SINGAPORE – The last big pandemic, the Spanish flu in 1918 came on the heels of World War I and inspired the Dada movement and the Bauhaus school of art and design.

Dr Eugene Tan, director of National Gallery Singapore and Singapore Art Museum, noted this point before asking: “What can we expect out of the current pandemic? The important question is what effect this has had on art, and what lasting impact it will have.”‘

His question kicked off an online roundtable discussion about arts in the time of Covid-19 , which drew 100 participants on June 10. Organised by the Institute Of Policy Studies in partnership with NGS and SAM, the Roundtable Discussion On Art In The Time Of Pandemic: Meaning, Relevance And Future is part of the institute’s Spotlight On Cultural Policy Series Ten.

Over an hour and a half, five arts practitioners and researchers on the panel spoke about how the pandemic had impacted their practice and touched on issues about the role of art in society and the impact of a mass migration to digital platforms.

Playwright and theatre critic Nabilah Said noted that in Singapore, standards of productivity and success are applied to the arts just as it is in other sectors of society, and this has caused her anxiety as a practitioner hobbled by theatre closures. “If I’m not writing, am I still a playwright? I’ve been valuing myself so much in terms of the work that I’m doing, in terms of the product that I’ve been creating or helping to create, and I’m so entrenched in this capitalistic structure that when I’m not working. I find almost no value in myself,” she said.

The financial impact of Covid-19 on the arts was also raised. Dance artist and researcher Nirmala Seshadri pointed out that the content that arts groups are putting online is currently free and therefore not sustainable.

At the same time if economic gain is the only measure of survival, she added: “While theatre and dance writ large may survive, many theatre and dance groups and artists among the most marginal in their respective scenes will almost certainly not. And we have to come to terms then with the loss that was allowed to happen.”

It was not all doom and gloom, however, as the panellists pointed to how the arts community has rallied to help each other, as well as society at large.

Filipino art critic and curator Marian Roces helped start a charity drive to feed the urban poor by getting musicians to perform live on Facebook. She said some 200 artists took part in online performances every night for two and a half months, raising some $2 million in the process: “Many of the artists themselves were suffering. The crew had no jobs. But they all helped.”

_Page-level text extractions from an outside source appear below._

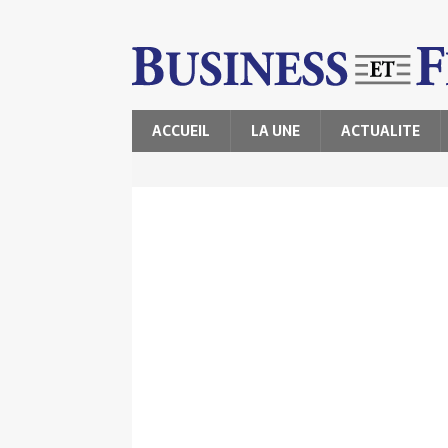
ACCUEIL
LA UNE
ACTUALITE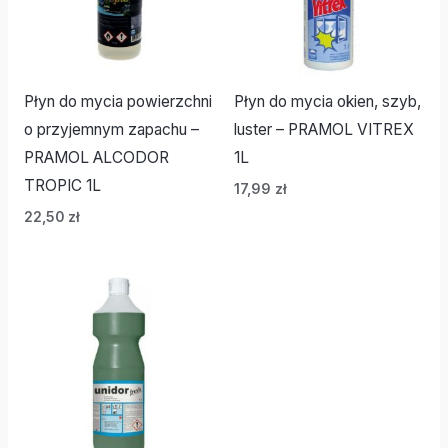
Płyn do mycia powierzchni
Płyn do mycia okien, szyb,
o przyjemnym zapachu –
luster – PRAMOL VITREX
PRAMOL ALCODOR
1L
TROPIC 1L
17,99
zł
22,50
zł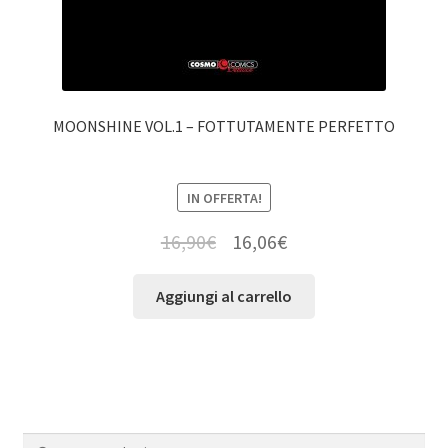
MOONSHINE VOL.1 – FOTTUTAMENTE PERFETTO
IN OFFERTA!
16,90
€
16,06
€
Aggiungi al carrello
Cerca:
Cerca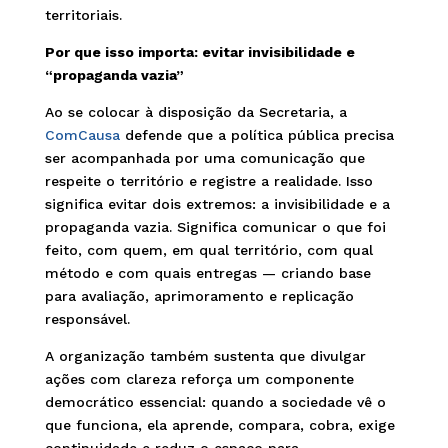
territoriais.
Por que isso importa: evitar invisibilidade e
“propaganda vazia”
Ao se colocar à disposição da Secretaria, a
ComCausa
defende que a política pública precisa
ser acompanhada por uma comunicação que
respeite o território e registre a realidade. Isso
significa evitar dois extremos: a invisibilidade e a
propaganda vazia. Significa comunicar o que foi
feito, com quem, em qual território, com qual
método e com quais entregas — criando base
para avaliação, aprimoramento e replicação
responsável.
A organização também sustenta que divulgar
ações com clareza reforça um componente
democrático essencial: quando a sociedade vê o
que funciona, ela aprende, compara, cobra, exige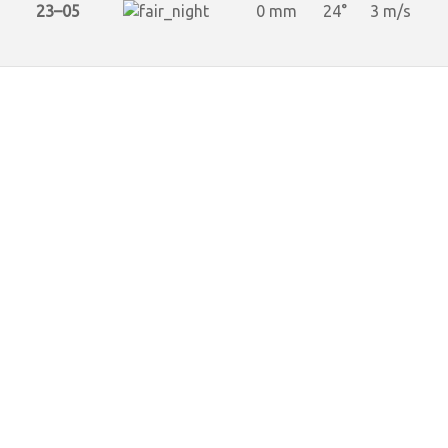
23–05
0 mm
24°
3 m/s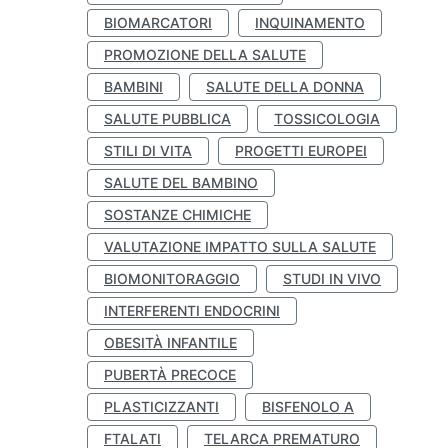
BIOMARCATORI
INQUINAMENTO
PROMOZIONE DELLA SALUTE
BAMBINI
SALUTE DELLA DONNA
SALUTE PUBBLICA
TOSSICOLOGIA
STILI DI VITA
PROGETTI EUROPEI
SALUTE DEL BAMBINO
SOSTANZE CHIMICHE
VALUTAZIONE IMPATTO SULLA SALUTE
BIOMONITORAGGIO
STUDI IN VIVO
INTERFERENTI ENDOCRINI
OBESITÀ INFANTILE
PUBERTÀ PRECOCE
PLASTICIZZANTI
BISFENOLO A
FTALATI
TELARCA PREMATURO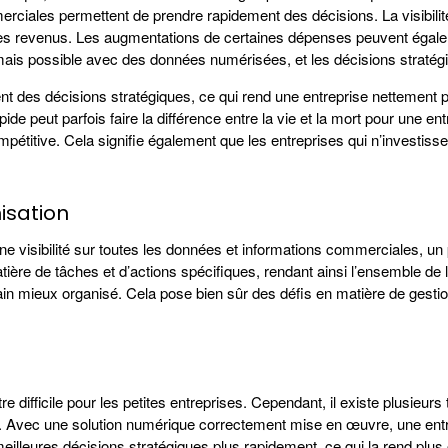
erciales permettent de prendre rapidement des décisions. La visibil
des revenus. Les augmentations de certaines dépenses peuvent égalem
sormais possible avec des données numérisées, et les décisions straté
nt des décisions stratégiques, ce qui rend une entreprise nettement pl
pide peut parfois faire la différence entre la vie et la mort pour une e
compétitive. Cela signifie également que les entreprises qui n’invest
isation
une visibilité sur toutes les données et informations commerciales, un 
matière de tâches et d’actions spécifiques, rendant ainsi l’ensemble de
ain mieux organisé. Cela pose bien sûr des défis en matière de gest
e difficile pour les petites entreprises. Cependant, il existe plusieur
 Avec une solution numérique correctement mise en œuvre, une entre
illeures décisions stratégiques plus rapidement, ce qui la rend plus o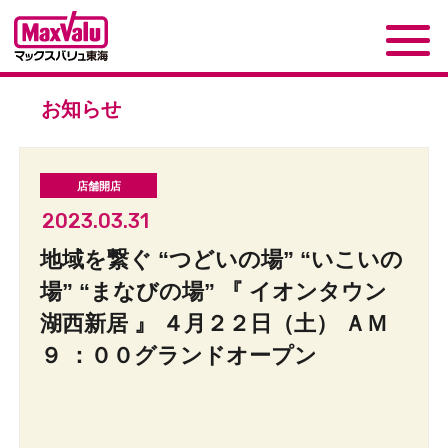
お知らせ
2023.03.31
地域を繋ぐ “つどいの場” “いこいの
場” “まなびの場” 『 イオンタウン
湖西新居 』 ４月２２日（土） ＡＭ
９ ：００グランドオープン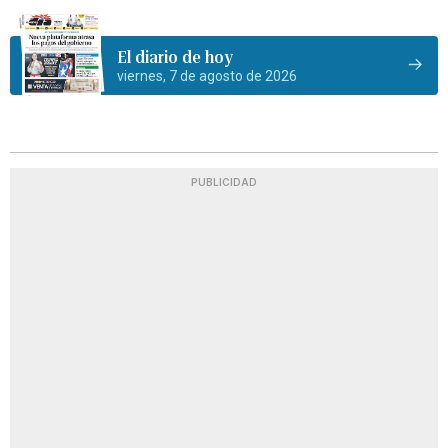
El diario de hoy
viernes, 7 de agosto de 2026
PUBLICIDAD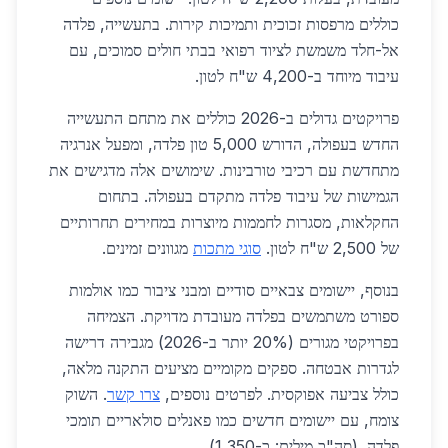
כוללים מרפסות זכוכית ותמיכות קירות. בתעשייה, פלדה
אל-חלד משמשת לציוד רפואי בבתי חולים סמוכים, עם
עיבוד מיוחד ב-4,200 ש"ח לטון.
פרויקטים גדולים ב-2026 כוללים את מתחם התעשייה
החדש בעפולה, הדורש 5,000 טון פלדה, ומפעל אנרגיה
מתחדשת עם רכיבי טורבינות. שימושים אלה מדגישים את
הגמישות של עיבוד פלדה מתקדם בעפולה. בתחום
החקלאות, מסגרות לחממות מיוצרות במחירים תחרותיים
של 2,500 ש"ח לטון.
סוגי מתכות
מגוונים זמינים.
בנוסף, יישומים צבאיים סודיים ומבני ציבור כמו אולמות
ספורט משתמשים בפלדה מעובדת מדויקת. הצמיחה
בפרויקטי מגורים (20% יותר ב-2026) מגבירה דרישה
לגדרות אבטחה. ספקים מקומיים מציעים התקנה מלאה,
כולל צביעה אפוקסית. לפרטים נוספים,
צרו קשר
. השוק
צומח, עם יישומים חדשים כמו פאנלים סולאריים תומכי
פלדה. (סה"כ מילים: כ-1,350)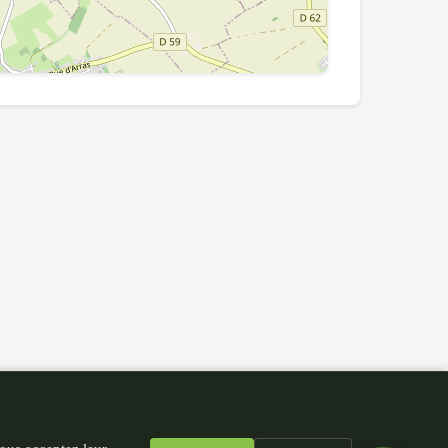
Leaflet
|
©
OpenStreetMap
contributors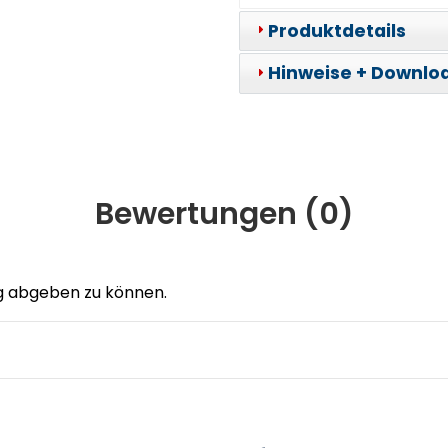
Produktdetails
Hinweise + Downlo
Bewertungen (
0
)
g abgeben zu können.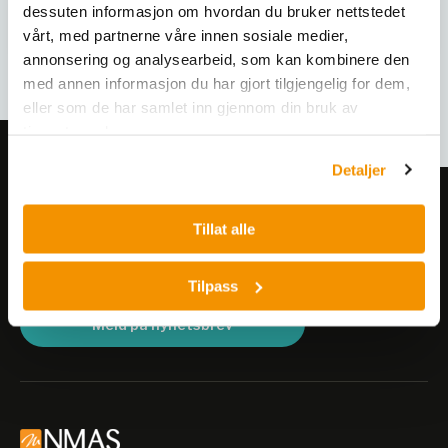
dessuten informasjon om hvordan du bruker nettstedet
vårt, med partnerne våre innen sosiale medier,
annonsering og analysearbeid, som kan kombinere den
med annen informasjon du har gjort tilgjengelig for dem,
eller som de har samlet inn gjennom din bruk av
tjenestene deres.
Detaljer
Meld deg på vårt nyhetsbrev!
Tillat alle
Få informasjon om produkter,
arrangementer og kampanjer.
Tilpass
Meld på nyhetsbrev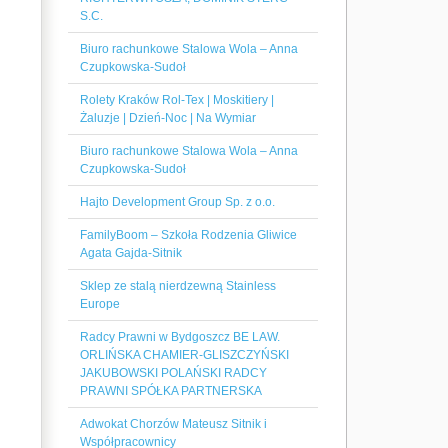
S.C.
Biuro rachunkowe Stalowa Wola – Anna
Czupkowska-Sudoł
Rolety Kraków Rol-Tex | Moskitiery |
Żaluzje | Dzień-Noc | Na Wymiar
Biuro rachunkowe Stalowa Wola – Anna
Czupkowska-Sudoł
Hajto Development Group Sp. z o.o.
FamilyBoom – Szkoła Rodzenia Gliwice
Agata Gajda-Sitnik
Sklep ze stalą nierdzewną Stainless
Europe
Radcy Prawni w Bydgoszcz BE LAW.
ORLIŃSKA CHAMIER-GLISZCZYŃSKI
JAKUBOWSKI POLAŃSKI RADCY
PRAWNI SPÓŁKA PARTNERSKA
Adwokat Chorzów Mateusz Sitnik i
Współpracownicy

Seshadri said that the pandemic is also a good time for artists to take stock: “This is a valuable time for reflection, which is also an important part of the artistic process. In a rapidly changing environment, we all need that time to absorb what is actually happening.”

She suggested a “reflection grant” which will allow artists to focus on creation rather than production: “Would the wider society be willing to acknowledge the centrality of the arts and do what it takes to support the cause?”

There is also reason to hope that there are routes to reviving live performances and audience attendance. National University of Singapore’s associate professor of theatre studies Robin Loon suggested that in Phase 2 of Singapore’s exit from the circuit breaker, small performances might be allowed, with small audiences gradually re-introduced to venues.

Despite the “doom narratives”, he added: “What we need to understand is that we will emerge from this. What should we do in the interim, that is important. How do we, as an artist, as a community, empower ourselves to continue our practices in a different format that still empowers us and connects us to the audience?”